Marcia degli “Imbavagliati”? Regime che “ha paura, vuole chiuderci perché può essere giudicato”? Nel 1979 aveva un senso, nel 2019 campagna più sgangherata non si poteva orchestrare. Il Regime truculento sarebbe quello che ha imbottito Radio Radicale con più di un centinaio di milioni lungo un trentennio nel quale l’emittente ha potuto godere del grande privilegio di essere – insieme – organo di partito e soggetto titolare di servizio pubblico. Un’eccezione che non può divenire precedente, se non vogliamo che domani Radio Padania chieda contributi e status di servizio pubblico per trasmette le sedute del consiglio regionale lombardo o dopodomani Radio 5 Stelle reclami i soldi del contribuente visto che manda in onda le inaugurazioni dell’anno giudiziario.
Ciò significa che su Radio Radicale debba calare il silenzio? Neanche per sogno. Significa soltanto che va cercata per Radio Radicale 2019 una soluzione diversa da Radio Radicale 1979, anche perché la sola giustificazione del suo essere “servizio pubblico” è rappresentata da una trasmissione (diretta dal Parlamento) ormai ampiamente coperta da altri. E da questo punto di vista la campagna vittimista Regime Cattivo contro Radio Antipartitocratica Buona, è controproducente. Avrebbero avuto – e ancora avrebbero – invece senso due altre possibili campagne, peraltro non contradditorie fra di loro.
La prima: chiedere per Radio Radicale un vero salto di qualità in una logica di servizio pubblico. Mamma Rai ha 13.058 dipendenti, dei quali 1760 giornalisti. Francamente 53 unità in più, per dar vita a una Rai4 tutta dedicata alle trasmissioni in diretta da ogni sede politica, economica, giudiziaria di rilievo, sarebbero un vero affare per la Rai (più offerta informativa reale), per il contribuente (informazione senza filtri) e per una Radio Radicale che infine coronerebbe la propria missione di servizio pubblico. Da Radio Radicale a Rai 4: questa la campagna per la quale credo una grande fetta di Paese si sarebbe mobilitata, a prescindere dal colore politico.
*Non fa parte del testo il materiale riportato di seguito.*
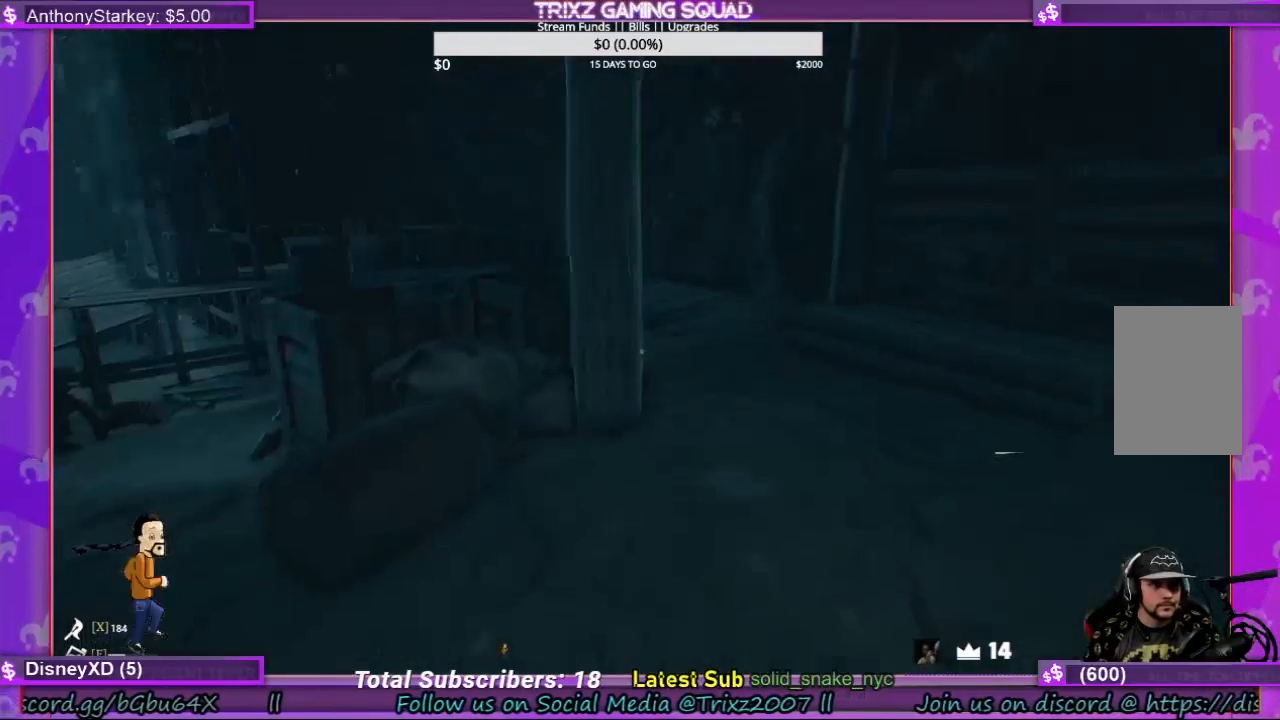
{"keys": ["d", "w"], "mouse": [], "events": [[467, "d", "down"]]}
Soluzione impossibile, troppo complicata, impedita da ostacoli burocratici? Non ci credo ma in ogni caso l’alternativa c’è. Non si può predicare libero mercato e non tentare nemmeno di praticarlo. Perché escludere in via teorica che esistano forze imprenditoriali sufficientemente illuminate da capire che il patrimonio civile e le risorse umane rappresentate da Radio Radicale possano essere anche un investimento economico, soprattutto in tempi nei quali la carta stampata affonda nella crisi e gli stessi numeri del media tv non sono incoraggianti? Io credo che la radio sia il media che meglio si sposa con l’era dei social, e che una campagna pubblica per cercare energie e forze capaci di aprire un nuovo ciclo di Radio Radicale – senza snaturarne in alcun modo l’identità – sarebbe coronata dal successo.
Lasciatemi infine citare l’ultima buona ragione per rompere lo status quo dei denari pubblici sempre e comunque a Radio Radicale. E’ la ragione del Partito Radicale, di un partito dei radicali che per far vivere una Radio ha ridotto sé stesso al sostanziale nulla. Altro che “Regime che ha paura”: il partito dei radicali non fa più paura a nessuno, non c’è più, si è autoridotto a generica ONG di istanze mondialiste buoniste, ha celebrato il proprio suicidio elettorale pur di vedersi garantite le quote di finanziamenti pubblici indispensabili a preservare una radio che di quelli ha campato. Liberare il partito dei radicali dalla condizione di ostaggio, occupato dal finanziamento pubblico, è l’altra buona, anzi ottima ragione per cambiare. Dopo mezzo secolo di soldi pubblici, spalancare le finestre sarebbe tutta salute.